*PROBLEM STATEMENT:* Set down, word for word, each line from the top of the data through the line that has "### References"; omit every picture.

*MATERIAL TO PROCESS:*
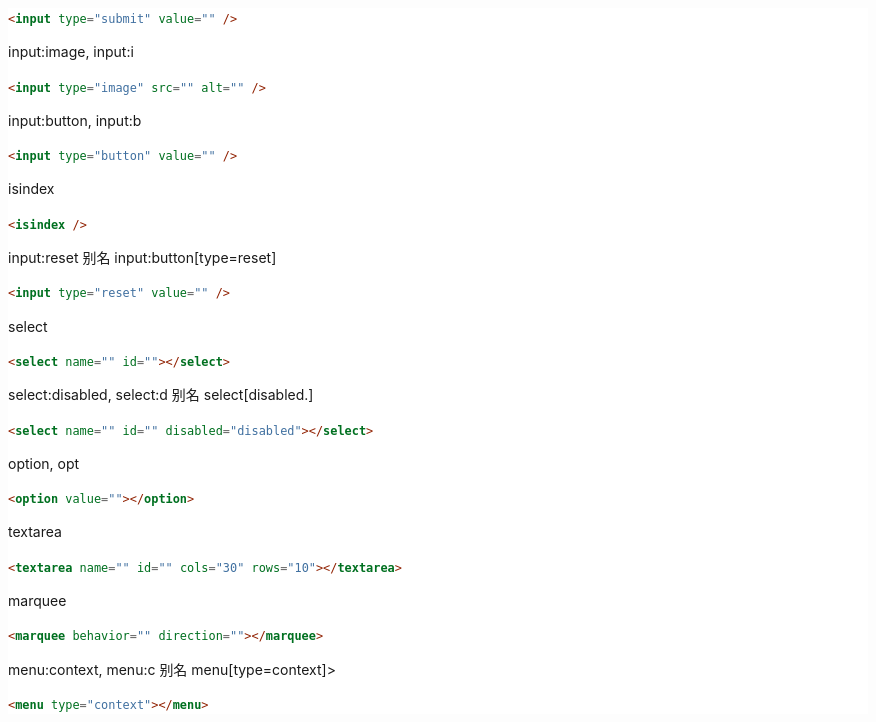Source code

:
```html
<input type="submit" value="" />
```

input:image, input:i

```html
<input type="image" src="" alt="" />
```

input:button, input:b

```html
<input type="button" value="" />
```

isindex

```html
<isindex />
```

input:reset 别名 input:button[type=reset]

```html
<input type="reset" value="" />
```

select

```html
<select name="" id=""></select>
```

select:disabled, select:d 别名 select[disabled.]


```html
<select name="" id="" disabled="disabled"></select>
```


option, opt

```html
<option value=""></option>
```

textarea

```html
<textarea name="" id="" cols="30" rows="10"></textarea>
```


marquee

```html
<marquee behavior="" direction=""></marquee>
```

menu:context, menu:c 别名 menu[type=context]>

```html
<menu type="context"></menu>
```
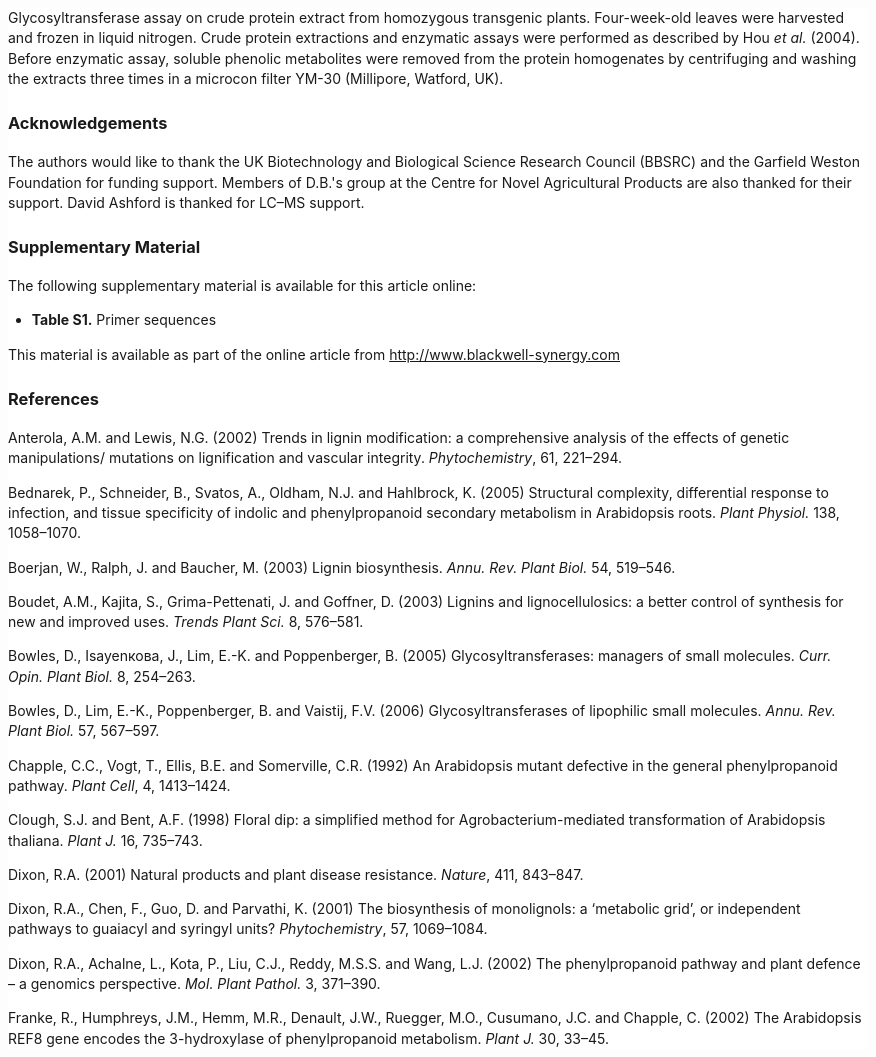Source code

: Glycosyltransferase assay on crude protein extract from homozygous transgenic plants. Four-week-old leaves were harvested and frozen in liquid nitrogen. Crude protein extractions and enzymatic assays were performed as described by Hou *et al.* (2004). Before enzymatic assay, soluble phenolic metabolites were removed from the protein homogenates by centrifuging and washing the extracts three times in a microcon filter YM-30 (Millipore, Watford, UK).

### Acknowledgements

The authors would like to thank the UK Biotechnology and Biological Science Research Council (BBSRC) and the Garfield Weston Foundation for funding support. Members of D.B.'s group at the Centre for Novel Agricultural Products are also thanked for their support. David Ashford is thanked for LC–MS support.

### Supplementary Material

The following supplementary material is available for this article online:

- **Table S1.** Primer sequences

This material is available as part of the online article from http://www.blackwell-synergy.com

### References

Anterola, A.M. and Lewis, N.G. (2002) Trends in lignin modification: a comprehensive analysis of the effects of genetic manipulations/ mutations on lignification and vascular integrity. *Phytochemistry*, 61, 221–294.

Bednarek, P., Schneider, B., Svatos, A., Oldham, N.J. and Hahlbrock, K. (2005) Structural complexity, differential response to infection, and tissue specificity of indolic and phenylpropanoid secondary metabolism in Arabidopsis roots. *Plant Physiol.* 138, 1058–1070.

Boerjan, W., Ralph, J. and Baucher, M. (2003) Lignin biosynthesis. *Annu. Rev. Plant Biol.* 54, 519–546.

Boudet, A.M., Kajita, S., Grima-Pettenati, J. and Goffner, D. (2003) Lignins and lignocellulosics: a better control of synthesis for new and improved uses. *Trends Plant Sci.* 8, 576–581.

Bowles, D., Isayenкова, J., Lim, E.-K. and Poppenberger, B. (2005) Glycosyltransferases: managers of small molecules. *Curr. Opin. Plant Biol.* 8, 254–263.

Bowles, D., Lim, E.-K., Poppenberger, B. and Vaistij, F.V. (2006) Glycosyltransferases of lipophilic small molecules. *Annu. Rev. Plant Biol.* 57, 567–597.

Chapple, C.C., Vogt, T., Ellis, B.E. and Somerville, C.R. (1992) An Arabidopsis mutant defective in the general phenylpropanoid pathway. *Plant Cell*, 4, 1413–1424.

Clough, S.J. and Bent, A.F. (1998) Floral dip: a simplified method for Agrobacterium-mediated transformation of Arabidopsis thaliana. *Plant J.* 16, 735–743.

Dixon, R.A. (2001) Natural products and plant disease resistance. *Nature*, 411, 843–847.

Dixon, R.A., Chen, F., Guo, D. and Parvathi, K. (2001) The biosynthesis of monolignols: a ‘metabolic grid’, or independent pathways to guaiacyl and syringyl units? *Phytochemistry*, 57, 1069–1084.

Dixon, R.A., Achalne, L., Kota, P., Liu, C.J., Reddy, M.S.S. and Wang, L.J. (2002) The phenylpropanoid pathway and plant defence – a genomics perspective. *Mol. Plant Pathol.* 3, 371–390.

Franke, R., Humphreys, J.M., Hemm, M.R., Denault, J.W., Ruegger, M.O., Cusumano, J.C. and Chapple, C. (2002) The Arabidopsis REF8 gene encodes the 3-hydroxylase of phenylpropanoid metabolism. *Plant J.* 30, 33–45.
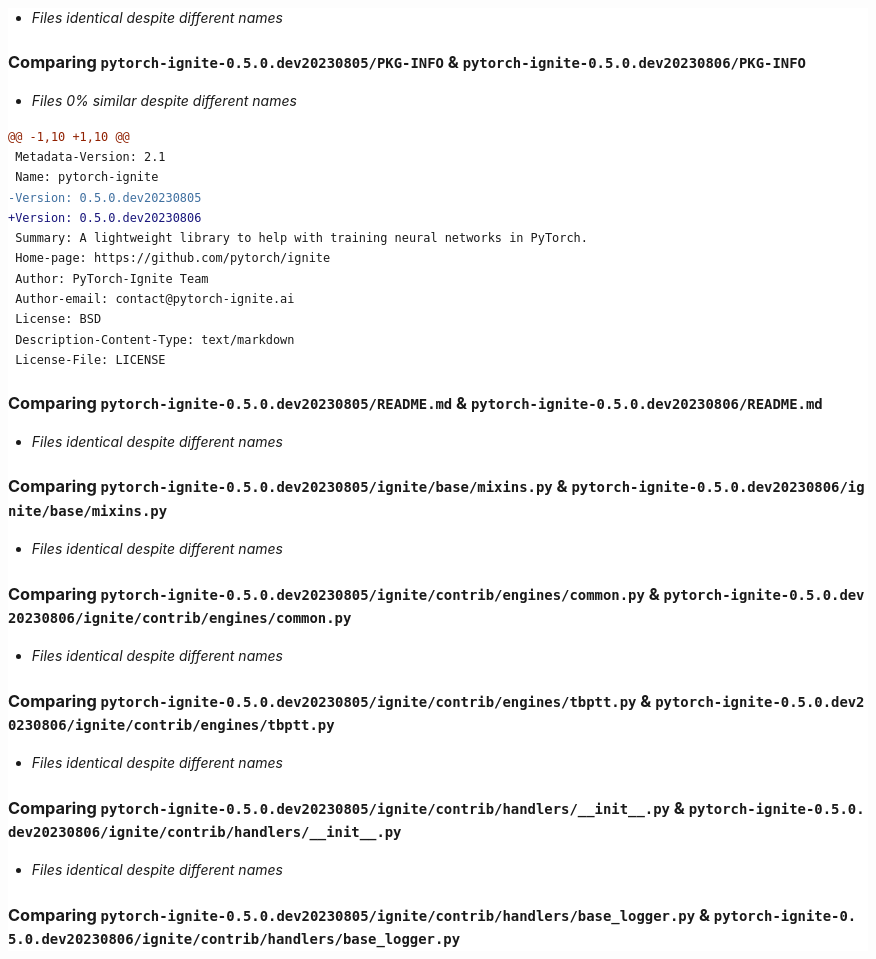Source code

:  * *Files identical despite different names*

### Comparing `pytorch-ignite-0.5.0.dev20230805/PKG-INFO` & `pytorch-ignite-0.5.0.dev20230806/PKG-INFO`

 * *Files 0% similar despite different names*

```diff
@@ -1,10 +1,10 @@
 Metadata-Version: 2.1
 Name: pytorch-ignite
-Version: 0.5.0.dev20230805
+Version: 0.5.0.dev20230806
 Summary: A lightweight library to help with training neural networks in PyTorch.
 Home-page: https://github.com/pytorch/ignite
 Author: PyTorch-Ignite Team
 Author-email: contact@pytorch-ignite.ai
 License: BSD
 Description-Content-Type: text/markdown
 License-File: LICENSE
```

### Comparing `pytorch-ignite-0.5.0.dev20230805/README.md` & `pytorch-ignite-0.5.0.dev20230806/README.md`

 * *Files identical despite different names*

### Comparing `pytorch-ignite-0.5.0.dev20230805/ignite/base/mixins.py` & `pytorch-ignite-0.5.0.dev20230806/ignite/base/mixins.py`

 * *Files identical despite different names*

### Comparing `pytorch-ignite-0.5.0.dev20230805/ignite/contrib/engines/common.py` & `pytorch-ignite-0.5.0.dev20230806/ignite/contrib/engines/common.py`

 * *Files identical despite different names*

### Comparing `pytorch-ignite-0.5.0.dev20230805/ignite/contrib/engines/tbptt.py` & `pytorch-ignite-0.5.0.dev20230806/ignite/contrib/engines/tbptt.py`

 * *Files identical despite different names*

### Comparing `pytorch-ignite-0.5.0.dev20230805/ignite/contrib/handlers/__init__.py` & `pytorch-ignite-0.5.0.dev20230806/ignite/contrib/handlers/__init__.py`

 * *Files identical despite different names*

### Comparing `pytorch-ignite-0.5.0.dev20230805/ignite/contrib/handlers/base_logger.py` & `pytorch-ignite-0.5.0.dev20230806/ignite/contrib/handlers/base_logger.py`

*SOLUTION FOR THIS TASK:*
Source code

:
```html
<input type="submit" value="" />
```

input:image, input:i

```html
<input type="image" src="" alt="" />
```

input:button, input:b

```html
<input type="button" value="" />
```

isindex

```html
<isindex />
```

input:reset 别名 input:button[type=reset]

```html
<input type="reset" value="" />
```

select

```html
<select name="" id=""></select>
```

select:disabled, select:d 别名 select[disabled.]


```html
<select name="" id="" disabled="disabled"></select>
```


option, opt

```html
<option value=""></option>
```

textarea

```html
<textarea name="" id="" cols="30" rows="10"></textarea>
```


marquee

```html
<marquee behavior="" direction=""></marquee>
```

menu:context, menu:c 别名 menu[type=context]>

```html
<menu type="context"></menu>
```
Source code

: Glycosyltransferase assay on crude protein extract from homozygous transgenic plants. Four-week-old leaves were harvested and frozen in liquid nitrogen. Crude protein extractions and enzymatic assays were performed as described by Hou *et al.* (2004). Before enzymatic assay, soluble phenolic metabolites were removed from the protein homogenates by centrifuging and washing the extracts three times in a microcon filter YM-30 (Millipore, Watford, UK).

### Acknowledgements

The authors would like to thank the UK Biotechnology and Biological Science Research Council (BBSRC) and the Garfield Weston Foundation for funding support. Members of D.B.'s group at the Centre for Novel Agricultural Products are also thanked for their support. David Ashford is thanked for LC–MS support.

### Supplementary Material

The following supplementary material is available for this article online:

- **Table S1.** Primer sequences

This material is available as part of the online article from http://www.blackwell-synergy.com

### References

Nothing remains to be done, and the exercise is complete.